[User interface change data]
·····

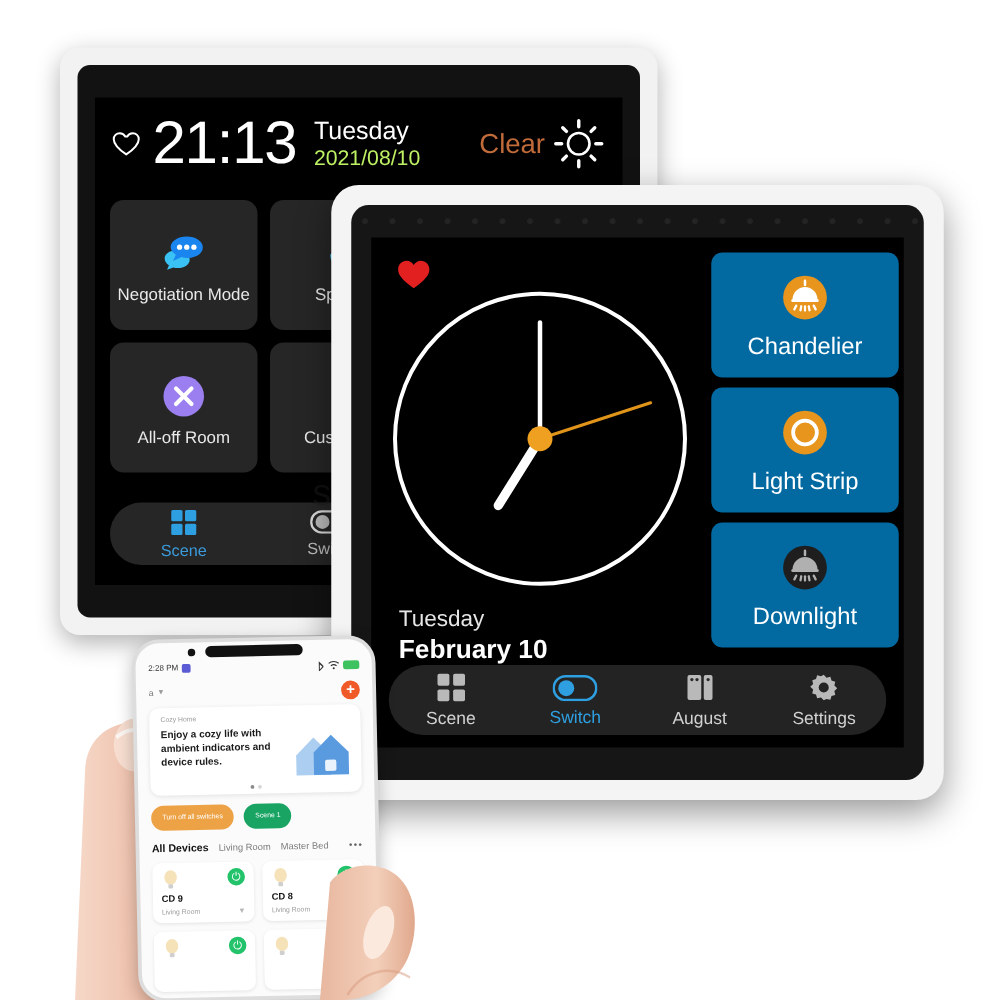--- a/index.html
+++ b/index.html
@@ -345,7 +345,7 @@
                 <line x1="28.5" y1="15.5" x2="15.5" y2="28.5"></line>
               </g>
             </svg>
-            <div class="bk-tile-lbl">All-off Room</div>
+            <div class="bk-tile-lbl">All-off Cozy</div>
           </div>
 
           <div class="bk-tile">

·····

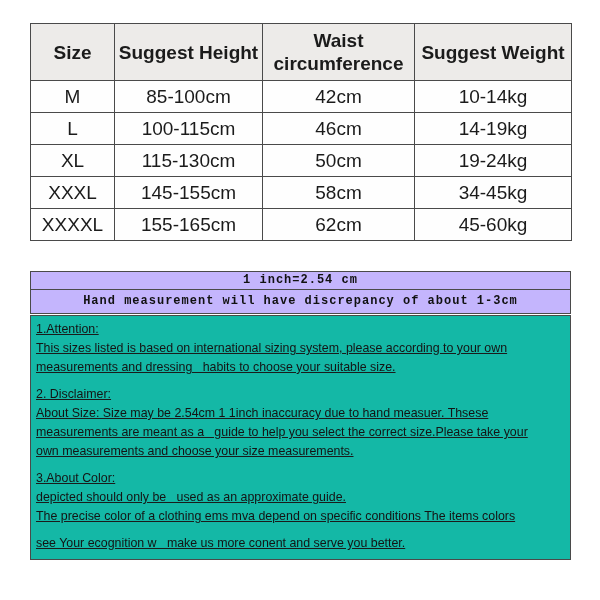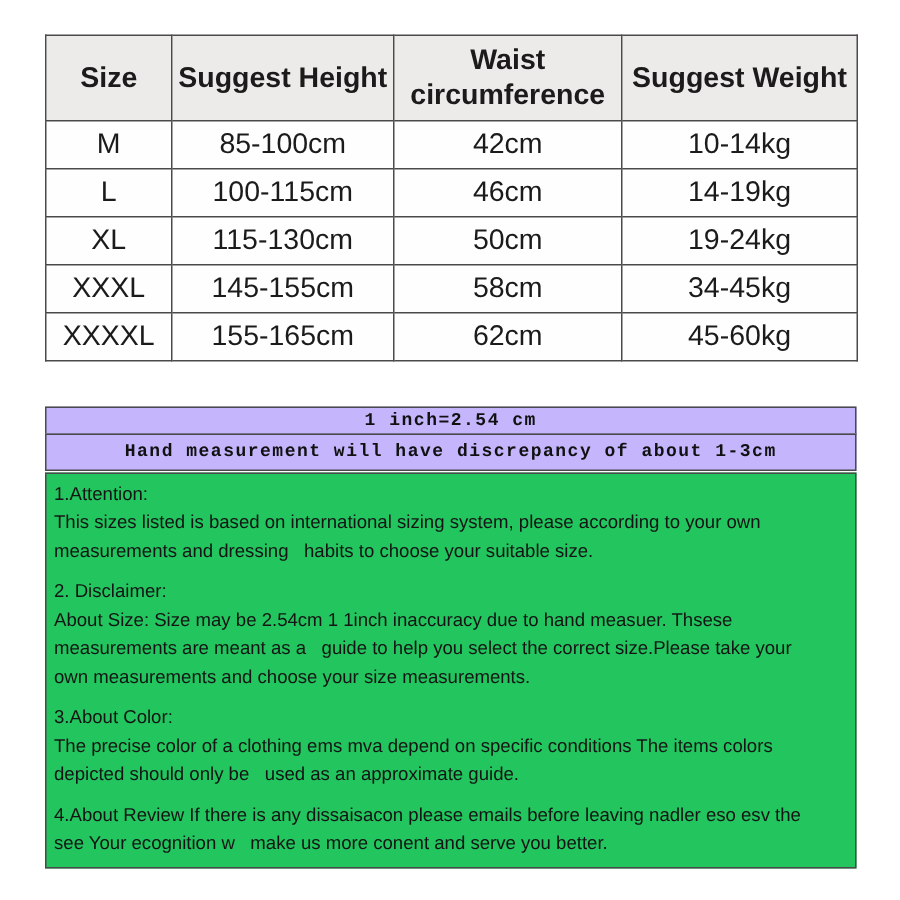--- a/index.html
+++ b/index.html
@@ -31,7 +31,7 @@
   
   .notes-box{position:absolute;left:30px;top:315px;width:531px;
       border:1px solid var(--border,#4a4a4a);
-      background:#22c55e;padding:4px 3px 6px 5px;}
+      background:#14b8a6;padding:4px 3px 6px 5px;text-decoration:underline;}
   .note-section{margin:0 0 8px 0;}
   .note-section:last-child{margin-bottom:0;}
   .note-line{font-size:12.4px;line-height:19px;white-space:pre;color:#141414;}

·····

WHAT THIS TASK INVOLVES >> Scan the records for the string "background" and show every line that contains it.

EXERCISE ANSWER >>
-      background:#22c55e;padding:4px 3px 6px 5px;}
+      background:#14b8a6;padding:4px 3px 6px 5px;text-decoration:underline;}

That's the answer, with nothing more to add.